**Page excerpt**:
────────────────────

2. Reproducing an elite: the gift, the inheritance and political power over them

Research on business elites has claimed that exchange based on the gift is a central institution holding business elites together through the reproduction of social ties (Marceau, Citation1989; Stenlås, Citation1998; Useem, Citation1984). In fact, Swedish historian Niklas Stenlås (Citation1998) shows that the informal rules of giving in the business elite were central in gathering funds for the resistance to the social democratic reforms. The social pressure to make contributions from business profits was strong. Garantistiftelsen 1946 U.P.A was the organisation into which the business elite channelled their support for the resistance against the tax reform. Its aim was to support the non-socialist parties but also for example the Taxpayers’ Association. The ultimate aim was to oust the socialist government from power. Westerberg (Citation2020) has studied the anatomy of its activities and its expenses. Garantistiftelsen was founded not with family fortunes, but with money emanating directly from shareholding companies. Decisions to partake were taken by the same men that we have seen giving away their private fortunes. Discretion was demanded, contributions were not to be mentioned in board reports. The aim of the foundation was according to Westerberg (Citation2020, p. 109, 119) to raise 40 msek. In the end it had to settle for a little less than 25 msek, of which 17.6 msek were actually spent. The rest of the money was guaranteed, but guarantees were never called. One of the major arguments for making contributions to Garantistiftelsen was that the reform would make giving impossible in the future, thus, it was better to give money away now, for in the future they would be confiscated. Giving was thus a central aspect of the resistance. The freedom to give away money to whatever cause deemed worthy or as a means of reproducing your family and your position, was one of the freedoms fought over.

Stenlås (Citation1998) has concluded that the group leading the resistance did not coincide with the principal interest organisations or emanate from them, but that it was a loosely formed network, an inner circle with no stable or formalised boundaries. The actors acted as persons and there was no separation between their private sphere and their public missions or professional roles. This conclusion led Stenlås to include the wives of the men of the business elite in the investigation, as hostesses and as holders of social capital – for some of them were born into the business elite and held considerable wealth as well as were major owners and managers of industry.

────────────────────

**Action item A**: In the excerpt on the Swedish business elite, how much money did Garantistiftelsen actually spend?
**Action item B**: Carry on the excerpt on the Swedish business elite, picking up after its final sentence.
The data after this point comes from a separate source.

**Given data**:

────────────────────

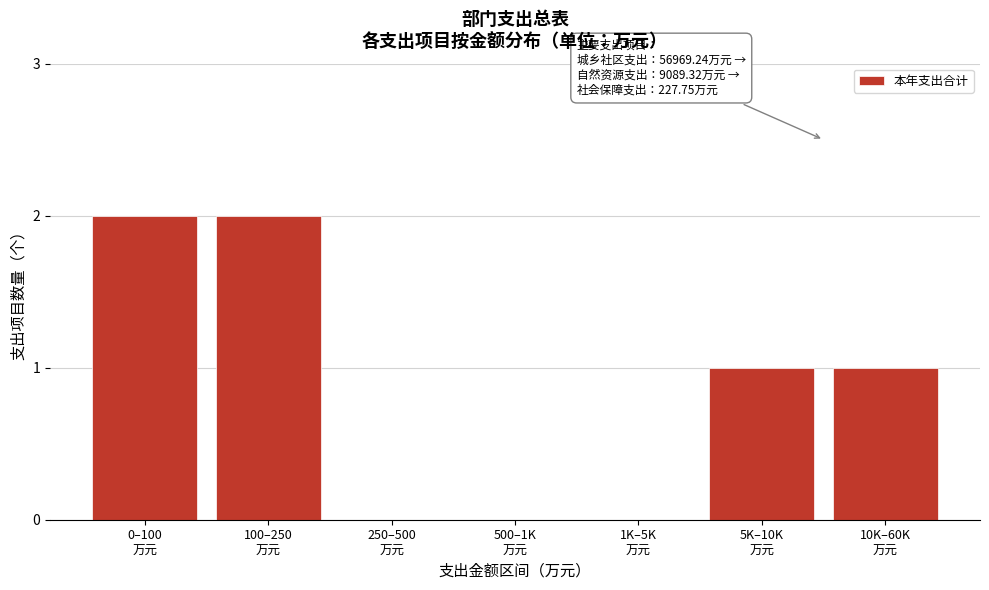

What is the sum of all values?

6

────────────────────

**Answer box A**: 17.6 msek

**Answer box B**:
Westerberg (Citation2020, pp. 1–2) instead firmly takes an organisational standpoint, where the publicly stated motives of defending free enterprise (as defined by Hayek and Friedman) become the driving force and the rationale of the political actions of business organisations. He explicitly leaves out the private sphere of the businessman from the investigation. The businessman acts, according to Westerberg (Citation2020, p. 18) as a manager or as a member of an interest organisation, but not as an owner of wealth, as a member of a family, or as a friend. Neither does the businessman act out of class interest or as a representative of a social group. The presuppositions of Westerberg consequently leaves out all private or semi-private motives for political action, as well as making the links between inheritance, donorship, wealth, class reproduction and political action invisible.

The difference between our perspective and that of Westerberg is that we, like Stenlås (Citation1998) assume that the reproduction of families and class position is interrelated with the political actions of the business elite as well as with business itself. The interrelationship of families and business itself is, however, not the topic of this investigation and we will not dwell on it further. It suffices to say that numerous studies on European business elites and on the family firm 1800–1940 for more than 30 years now have demonstrated the centrality of the connection (Augustine, Citation1994; Berghoff, Citation2013; Colli et al., Citation2013; Davidoff & Hall, Citation1987; Hasselberg & Petersson, Citation2006; Jones, Citation1987; Jones & Rose, Citation1993; Rose, Citation1999.)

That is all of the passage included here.